While it’s a pain to redownload everything, resetting your phone is “a good time to go through everything you had and decide what you really want, because we all collect apps and software over time.”
Tips to guard your phone
These are steps you should take if you suspect your phone has been compromised, or if you want to make sure your phone is secured before an invasion happens.
• Lock your screen. Set up a face or fingerprint scan. “These are pretty much the top of the line for security purposes,” Burket says. Or set up a complex password, a PIN with at least six digits or a pattern swipe with at least eight points on the pattern. These security measures can easily be added or changed by going into your settings. Change passwords and PINs at least twice a year.
• Make sure your phone and the apps you’ve downloaded are up to date. Go into your settings to find the update software settings. For downloaded apps, you can set up auto updates and manually update your apps by going to the App Store or Play Store for iPhones or Android phones, respectively.
• Don’t use open Wi-Fi networks. “Those are just ways that people can monitor and see the data that you’re using on your phone,” Burket says. “If you do have to use public Wi-Fi, make sure that you have a VPN option.” iPhones have a built-in VPN option — check your settings page. With Android phones, you have to download a third-party app, he says.
• Back up your data and contacts. “If you do lose anything or somebody hacks your device, they can’t ransom your data or contacts,”
Burket says.
• Don’t open emails, apps or anything else from someone you don’t recognize. Don’t respond to texts from senders you don’t recognize or click on links in those texts. Texting is a major way people send phishing data, Burket says.
• Don’t use your personal smartphone to access business resources or accounts.
• Don’t download nonlegitimate software applications that haven’t been vetted — for example, apps that are outside of established Google Play Store or Apple Apps Store methods.
• Don’t tether or connect your phone through a hotspot to someone else’s device unless you know them and trust their device.
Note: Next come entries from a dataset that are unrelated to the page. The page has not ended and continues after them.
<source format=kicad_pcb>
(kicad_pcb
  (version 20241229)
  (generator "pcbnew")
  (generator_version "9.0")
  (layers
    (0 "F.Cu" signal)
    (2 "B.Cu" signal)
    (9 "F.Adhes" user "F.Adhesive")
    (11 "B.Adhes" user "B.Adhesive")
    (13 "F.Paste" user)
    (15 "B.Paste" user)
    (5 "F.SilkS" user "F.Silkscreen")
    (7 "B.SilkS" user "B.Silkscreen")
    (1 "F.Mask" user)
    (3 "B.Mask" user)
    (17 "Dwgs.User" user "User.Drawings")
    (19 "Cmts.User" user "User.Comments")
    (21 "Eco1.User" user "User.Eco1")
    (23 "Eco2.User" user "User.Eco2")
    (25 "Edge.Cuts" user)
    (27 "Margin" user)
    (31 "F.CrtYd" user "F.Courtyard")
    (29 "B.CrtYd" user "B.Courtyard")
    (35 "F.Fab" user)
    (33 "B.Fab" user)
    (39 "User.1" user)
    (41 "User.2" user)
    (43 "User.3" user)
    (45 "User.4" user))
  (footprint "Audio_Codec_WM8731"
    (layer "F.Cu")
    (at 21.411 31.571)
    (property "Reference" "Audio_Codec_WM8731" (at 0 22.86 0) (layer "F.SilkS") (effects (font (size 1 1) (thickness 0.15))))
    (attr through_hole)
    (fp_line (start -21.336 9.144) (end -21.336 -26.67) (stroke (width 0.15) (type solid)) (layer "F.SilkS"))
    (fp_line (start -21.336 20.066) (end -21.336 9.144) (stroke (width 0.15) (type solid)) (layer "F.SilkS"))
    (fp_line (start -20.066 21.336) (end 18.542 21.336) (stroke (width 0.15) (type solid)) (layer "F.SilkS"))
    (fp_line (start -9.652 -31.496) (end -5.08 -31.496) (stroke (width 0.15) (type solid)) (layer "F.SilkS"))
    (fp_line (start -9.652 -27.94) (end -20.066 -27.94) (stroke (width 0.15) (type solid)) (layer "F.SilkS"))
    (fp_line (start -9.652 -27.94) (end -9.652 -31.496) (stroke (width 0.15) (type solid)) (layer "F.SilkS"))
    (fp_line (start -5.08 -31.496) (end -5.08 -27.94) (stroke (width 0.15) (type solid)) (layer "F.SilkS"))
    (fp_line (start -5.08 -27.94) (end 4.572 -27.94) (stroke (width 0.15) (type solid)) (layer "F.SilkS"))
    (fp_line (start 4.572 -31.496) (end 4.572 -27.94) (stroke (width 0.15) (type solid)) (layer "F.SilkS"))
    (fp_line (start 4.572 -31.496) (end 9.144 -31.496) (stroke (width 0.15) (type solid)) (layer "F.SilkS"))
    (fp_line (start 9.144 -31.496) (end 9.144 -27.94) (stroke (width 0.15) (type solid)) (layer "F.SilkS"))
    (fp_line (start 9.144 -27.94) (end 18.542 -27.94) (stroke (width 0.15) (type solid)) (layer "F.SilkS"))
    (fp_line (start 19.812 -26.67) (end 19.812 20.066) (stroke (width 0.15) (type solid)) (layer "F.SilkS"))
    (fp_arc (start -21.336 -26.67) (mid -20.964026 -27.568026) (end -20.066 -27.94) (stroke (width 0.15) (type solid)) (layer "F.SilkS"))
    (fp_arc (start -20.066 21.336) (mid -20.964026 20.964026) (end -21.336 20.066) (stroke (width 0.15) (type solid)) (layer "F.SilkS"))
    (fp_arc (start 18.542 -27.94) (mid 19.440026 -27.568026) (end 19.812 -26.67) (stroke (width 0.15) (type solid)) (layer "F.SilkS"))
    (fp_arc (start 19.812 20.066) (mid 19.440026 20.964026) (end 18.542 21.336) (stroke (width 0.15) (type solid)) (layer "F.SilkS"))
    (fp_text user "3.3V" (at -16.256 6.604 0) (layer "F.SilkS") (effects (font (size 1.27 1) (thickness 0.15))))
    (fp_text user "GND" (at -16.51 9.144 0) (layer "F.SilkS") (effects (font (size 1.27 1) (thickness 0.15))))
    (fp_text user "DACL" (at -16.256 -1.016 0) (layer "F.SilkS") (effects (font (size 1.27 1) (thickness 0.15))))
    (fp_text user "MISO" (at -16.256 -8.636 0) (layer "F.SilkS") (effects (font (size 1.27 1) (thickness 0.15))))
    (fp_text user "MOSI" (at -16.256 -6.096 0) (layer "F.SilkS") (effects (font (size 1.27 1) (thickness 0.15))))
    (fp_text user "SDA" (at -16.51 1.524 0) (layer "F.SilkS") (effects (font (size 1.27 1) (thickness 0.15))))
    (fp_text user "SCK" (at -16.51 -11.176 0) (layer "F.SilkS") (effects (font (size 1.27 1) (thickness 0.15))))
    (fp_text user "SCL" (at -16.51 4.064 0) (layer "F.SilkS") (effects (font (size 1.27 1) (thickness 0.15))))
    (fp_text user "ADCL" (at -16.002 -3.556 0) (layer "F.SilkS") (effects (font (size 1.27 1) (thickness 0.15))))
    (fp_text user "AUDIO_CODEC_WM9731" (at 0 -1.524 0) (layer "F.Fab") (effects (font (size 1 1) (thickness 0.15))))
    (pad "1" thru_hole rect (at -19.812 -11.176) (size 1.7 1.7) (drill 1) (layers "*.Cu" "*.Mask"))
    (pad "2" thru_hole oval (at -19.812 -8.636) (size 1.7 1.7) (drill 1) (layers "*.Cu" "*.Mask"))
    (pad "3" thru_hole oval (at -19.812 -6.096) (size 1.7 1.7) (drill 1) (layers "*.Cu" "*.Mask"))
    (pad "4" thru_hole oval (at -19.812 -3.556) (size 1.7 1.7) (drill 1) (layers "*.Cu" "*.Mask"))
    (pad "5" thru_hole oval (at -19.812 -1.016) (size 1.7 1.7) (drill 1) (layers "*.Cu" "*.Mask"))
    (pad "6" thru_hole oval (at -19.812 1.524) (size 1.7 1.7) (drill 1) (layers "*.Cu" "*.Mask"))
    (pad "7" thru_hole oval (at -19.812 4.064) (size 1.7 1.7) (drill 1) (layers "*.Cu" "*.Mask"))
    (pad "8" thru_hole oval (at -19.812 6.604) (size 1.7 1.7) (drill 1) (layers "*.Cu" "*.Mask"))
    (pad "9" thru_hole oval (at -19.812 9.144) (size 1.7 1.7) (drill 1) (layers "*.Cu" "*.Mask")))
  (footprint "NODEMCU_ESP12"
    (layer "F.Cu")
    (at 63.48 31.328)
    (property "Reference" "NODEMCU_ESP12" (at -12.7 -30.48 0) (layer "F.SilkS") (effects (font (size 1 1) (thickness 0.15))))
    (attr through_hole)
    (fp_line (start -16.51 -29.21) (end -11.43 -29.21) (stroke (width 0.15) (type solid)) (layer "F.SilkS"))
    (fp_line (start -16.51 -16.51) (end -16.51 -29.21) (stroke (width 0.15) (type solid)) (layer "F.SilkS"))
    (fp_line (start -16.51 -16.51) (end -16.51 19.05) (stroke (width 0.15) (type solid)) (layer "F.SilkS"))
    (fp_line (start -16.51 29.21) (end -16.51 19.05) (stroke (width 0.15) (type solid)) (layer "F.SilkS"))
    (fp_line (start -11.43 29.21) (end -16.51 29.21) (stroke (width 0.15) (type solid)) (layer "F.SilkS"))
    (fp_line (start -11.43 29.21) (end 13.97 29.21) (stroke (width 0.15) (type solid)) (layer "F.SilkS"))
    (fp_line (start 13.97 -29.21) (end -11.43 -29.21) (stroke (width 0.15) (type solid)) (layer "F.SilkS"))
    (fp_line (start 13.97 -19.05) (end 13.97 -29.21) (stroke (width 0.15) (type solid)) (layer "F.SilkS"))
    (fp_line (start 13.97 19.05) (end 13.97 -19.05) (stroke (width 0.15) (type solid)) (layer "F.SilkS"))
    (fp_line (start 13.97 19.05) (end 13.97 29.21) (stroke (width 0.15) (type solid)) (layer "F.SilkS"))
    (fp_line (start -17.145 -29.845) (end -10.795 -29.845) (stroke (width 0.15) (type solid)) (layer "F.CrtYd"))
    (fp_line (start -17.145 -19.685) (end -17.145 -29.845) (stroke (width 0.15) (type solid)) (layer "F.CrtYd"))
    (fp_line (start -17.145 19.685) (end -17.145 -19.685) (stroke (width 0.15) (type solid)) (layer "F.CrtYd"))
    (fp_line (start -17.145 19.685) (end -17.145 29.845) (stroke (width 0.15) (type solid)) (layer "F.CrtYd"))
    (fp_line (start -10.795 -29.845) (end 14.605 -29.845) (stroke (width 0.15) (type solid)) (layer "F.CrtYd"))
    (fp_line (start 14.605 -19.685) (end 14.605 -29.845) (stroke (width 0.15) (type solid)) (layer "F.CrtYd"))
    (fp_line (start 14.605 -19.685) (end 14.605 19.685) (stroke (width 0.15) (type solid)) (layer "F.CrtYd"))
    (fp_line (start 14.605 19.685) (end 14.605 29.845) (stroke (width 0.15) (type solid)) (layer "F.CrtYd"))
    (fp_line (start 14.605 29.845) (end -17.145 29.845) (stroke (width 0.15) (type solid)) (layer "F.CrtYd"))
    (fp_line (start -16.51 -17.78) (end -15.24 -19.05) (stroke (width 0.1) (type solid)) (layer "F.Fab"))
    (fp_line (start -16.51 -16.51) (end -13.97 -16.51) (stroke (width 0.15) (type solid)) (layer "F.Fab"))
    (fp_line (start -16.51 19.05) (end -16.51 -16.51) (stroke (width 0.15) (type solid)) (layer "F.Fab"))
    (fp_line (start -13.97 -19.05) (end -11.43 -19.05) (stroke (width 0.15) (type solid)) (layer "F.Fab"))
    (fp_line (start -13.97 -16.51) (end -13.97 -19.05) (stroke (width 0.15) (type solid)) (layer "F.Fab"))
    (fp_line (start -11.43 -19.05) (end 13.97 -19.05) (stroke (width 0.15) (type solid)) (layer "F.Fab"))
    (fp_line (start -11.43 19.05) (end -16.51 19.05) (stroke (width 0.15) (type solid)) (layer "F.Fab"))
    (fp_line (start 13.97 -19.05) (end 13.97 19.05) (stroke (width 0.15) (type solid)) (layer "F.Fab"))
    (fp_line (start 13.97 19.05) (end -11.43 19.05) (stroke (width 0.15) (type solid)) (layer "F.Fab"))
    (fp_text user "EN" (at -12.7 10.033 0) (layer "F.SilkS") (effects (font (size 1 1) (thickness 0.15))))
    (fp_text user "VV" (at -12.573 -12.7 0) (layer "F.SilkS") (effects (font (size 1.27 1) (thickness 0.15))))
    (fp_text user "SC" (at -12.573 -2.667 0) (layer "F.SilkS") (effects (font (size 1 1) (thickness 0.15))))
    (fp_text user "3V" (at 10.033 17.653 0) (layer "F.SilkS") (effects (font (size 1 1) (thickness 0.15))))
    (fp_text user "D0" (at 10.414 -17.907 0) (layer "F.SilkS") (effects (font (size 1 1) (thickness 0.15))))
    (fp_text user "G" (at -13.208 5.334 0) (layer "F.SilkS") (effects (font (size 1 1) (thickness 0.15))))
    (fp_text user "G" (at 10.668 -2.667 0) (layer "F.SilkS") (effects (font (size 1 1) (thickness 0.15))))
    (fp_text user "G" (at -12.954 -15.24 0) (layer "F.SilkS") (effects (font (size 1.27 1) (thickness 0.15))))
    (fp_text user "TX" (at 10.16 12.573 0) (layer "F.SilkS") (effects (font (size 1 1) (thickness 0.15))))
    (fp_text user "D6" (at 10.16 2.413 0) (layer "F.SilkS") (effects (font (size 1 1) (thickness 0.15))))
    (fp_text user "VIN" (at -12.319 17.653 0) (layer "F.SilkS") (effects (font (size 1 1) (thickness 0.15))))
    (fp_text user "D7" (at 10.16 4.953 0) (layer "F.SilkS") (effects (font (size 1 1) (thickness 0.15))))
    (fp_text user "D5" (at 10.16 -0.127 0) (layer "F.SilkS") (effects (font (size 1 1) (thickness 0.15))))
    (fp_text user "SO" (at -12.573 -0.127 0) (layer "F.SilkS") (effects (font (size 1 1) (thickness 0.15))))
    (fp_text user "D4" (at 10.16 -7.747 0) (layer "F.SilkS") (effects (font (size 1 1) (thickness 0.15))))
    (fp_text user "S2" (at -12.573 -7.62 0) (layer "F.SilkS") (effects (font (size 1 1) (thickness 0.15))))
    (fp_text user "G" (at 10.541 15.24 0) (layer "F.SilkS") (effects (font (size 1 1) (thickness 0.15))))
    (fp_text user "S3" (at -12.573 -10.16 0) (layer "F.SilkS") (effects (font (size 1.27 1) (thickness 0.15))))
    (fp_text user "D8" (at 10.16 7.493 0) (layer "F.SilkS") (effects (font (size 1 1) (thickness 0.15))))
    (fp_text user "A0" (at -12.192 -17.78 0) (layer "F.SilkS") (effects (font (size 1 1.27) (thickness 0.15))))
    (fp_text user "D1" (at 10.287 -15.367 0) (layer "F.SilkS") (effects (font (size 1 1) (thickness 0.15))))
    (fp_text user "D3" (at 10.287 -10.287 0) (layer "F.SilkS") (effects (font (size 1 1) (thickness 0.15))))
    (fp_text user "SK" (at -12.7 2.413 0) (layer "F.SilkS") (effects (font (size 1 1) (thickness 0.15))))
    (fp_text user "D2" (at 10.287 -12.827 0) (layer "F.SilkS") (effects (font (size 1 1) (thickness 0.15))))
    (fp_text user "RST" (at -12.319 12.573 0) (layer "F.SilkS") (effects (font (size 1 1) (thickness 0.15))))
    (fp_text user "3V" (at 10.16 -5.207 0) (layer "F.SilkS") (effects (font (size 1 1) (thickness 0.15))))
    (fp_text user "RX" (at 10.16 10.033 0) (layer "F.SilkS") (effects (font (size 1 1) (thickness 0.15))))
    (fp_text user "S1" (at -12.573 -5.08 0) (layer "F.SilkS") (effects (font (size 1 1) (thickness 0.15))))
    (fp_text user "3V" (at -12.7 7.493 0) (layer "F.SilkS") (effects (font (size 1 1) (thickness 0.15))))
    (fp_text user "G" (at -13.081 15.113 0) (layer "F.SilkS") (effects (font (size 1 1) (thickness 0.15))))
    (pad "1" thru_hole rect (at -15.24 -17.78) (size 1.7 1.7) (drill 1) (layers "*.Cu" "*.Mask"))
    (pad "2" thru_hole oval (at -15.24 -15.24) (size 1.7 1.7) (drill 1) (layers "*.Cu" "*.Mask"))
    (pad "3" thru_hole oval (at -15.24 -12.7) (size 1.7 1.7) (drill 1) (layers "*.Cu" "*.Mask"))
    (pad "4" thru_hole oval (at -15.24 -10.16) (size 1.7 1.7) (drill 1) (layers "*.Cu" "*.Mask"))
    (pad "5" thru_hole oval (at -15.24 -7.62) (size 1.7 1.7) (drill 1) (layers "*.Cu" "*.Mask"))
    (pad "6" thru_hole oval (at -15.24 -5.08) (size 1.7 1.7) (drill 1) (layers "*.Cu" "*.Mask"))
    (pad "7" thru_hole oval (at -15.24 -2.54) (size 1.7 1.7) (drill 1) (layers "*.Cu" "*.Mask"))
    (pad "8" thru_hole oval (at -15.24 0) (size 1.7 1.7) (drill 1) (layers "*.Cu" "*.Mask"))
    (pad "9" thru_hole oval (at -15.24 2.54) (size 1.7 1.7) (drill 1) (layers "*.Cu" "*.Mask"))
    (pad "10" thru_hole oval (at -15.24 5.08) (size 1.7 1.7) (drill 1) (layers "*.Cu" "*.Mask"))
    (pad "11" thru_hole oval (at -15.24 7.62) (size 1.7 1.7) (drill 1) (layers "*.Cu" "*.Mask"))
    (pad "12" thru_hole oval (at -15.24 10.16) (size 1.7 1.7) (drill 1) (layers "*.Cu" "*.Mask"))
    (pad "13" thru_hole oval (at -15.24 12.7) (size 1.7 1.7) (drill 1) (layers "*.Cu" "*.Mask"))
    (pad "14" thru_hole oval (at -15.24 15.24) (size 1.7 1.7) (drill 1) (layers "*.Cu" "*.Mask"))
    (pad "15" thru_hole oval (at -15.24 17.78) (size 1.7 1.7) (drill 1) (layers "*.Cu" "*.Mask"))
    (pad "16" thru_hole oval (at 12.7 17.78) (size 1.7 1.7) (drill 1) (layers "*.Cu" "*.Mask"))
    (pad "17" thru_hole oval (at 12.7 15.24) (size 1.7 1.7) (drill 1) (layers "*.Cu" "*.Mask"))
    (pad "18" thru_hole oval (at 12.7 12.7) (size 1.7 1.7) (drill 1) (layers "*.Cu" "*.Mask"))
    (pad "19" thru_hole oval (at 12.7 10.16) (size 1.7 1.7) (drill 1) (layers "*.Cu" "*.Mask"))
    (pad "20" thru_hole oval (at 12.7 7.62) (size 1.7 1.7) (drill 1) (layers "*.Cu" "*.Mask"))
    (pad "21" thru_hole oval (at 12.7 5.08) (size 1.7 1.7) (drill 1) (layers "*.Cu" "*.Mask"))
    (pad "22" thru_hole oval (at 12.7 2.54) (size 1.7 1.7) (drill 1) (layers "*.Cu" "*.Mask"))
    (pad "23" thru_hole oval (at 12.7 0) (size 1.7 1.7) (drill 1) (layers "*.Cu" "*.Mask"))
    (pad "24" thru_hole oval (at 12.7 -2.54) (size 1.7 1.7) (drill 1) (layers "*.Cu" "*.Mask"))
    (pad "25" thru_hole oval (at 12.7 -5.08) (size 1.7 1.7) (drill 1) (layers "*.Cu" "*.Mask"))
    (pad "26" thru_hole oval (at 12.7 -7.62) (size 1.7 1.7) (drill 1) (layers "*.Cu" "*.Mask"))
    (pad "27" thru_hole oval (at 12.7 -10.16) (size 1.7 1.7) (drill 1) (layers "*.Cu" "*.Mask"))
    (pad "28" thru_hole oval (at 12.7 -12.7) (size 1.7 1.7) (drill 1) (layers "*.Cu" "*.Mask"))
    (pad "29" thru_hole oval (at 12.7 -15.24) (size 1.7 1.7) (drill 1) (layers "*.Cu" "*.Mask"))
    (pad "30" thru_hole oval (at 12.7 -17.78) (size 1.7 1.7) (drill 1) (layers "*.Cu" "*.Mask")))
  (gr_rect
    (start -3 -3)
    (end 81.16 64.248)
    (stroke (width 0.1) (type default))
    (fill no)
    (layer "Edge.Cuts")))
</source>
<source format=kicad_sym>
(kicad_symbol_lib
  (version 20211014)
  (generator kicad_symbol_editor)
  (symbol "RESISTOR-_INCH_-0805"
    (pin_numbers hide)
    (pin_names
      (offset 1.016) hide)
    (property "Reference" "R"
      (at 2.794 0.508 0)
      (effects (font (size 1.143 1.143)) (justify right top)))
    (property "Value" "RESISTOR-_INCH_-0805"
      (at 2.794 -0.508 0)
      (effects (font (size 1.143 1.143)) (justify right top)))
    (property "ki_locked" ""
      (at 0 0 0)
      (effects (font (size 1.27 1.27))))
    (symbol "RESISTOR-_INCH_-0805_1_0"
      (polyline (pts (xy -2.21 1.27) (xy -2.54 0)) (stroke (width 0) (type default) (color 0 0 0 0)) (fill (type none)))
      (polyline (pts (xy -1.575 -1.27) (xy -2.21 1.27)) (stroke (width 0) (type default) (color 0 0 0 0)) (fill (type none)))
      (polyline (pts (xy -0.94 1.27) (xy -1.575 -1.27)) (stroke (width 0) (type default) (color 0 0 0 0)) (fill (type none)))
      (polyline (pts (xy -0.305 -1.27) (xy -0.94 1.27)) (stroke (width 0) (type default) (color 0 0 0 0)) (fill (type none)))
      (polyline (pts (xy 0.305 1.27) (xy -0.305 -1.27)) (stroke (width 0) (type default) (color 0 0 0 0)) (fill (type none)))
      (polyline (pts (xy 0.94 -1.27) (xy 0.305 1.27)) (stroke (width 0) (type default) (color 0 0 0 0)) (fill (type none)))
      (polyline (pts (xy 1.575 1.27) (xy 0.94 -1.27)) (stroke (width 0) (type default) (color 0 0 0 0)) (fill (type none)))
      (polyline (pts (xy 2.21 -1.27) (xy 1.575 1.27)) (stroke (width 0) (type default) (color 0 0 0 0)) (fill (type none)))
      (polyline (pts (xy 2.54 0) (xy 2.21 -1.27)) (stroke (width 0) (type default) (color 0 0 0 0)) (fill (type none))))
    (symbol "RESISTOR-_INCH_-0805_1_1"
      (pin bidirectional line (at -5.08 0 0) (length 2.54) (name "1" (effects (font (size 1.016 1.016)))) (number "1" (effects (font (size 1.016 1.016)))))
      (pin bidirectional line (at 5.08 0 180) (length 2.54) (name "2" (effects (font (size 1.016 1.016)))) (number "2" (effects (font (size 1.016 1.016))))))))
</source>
Likewise, “if you didn’t initiate a Bluetooth pairing request, do not approve it,”
Falcon says.
• Don’t scan random QR codes, unless they’re provided through a legitimate establishment such as a restaurant, bar or server.
• Be wary of the latest cool app that puts your face onto a historical figure or substitutes your dog’s face for yours, Crandall says. “The misconception is that if you get an app from the official store, it’s safe,” he says. “That’s not necessarily the case. Sometimes even apps that are known to be good have been breached.”
• Be risk aware. The only 100 percent secure smartphone, Crandall says, “is one that’s shut off, with the battery out, in a closet covered with cement.”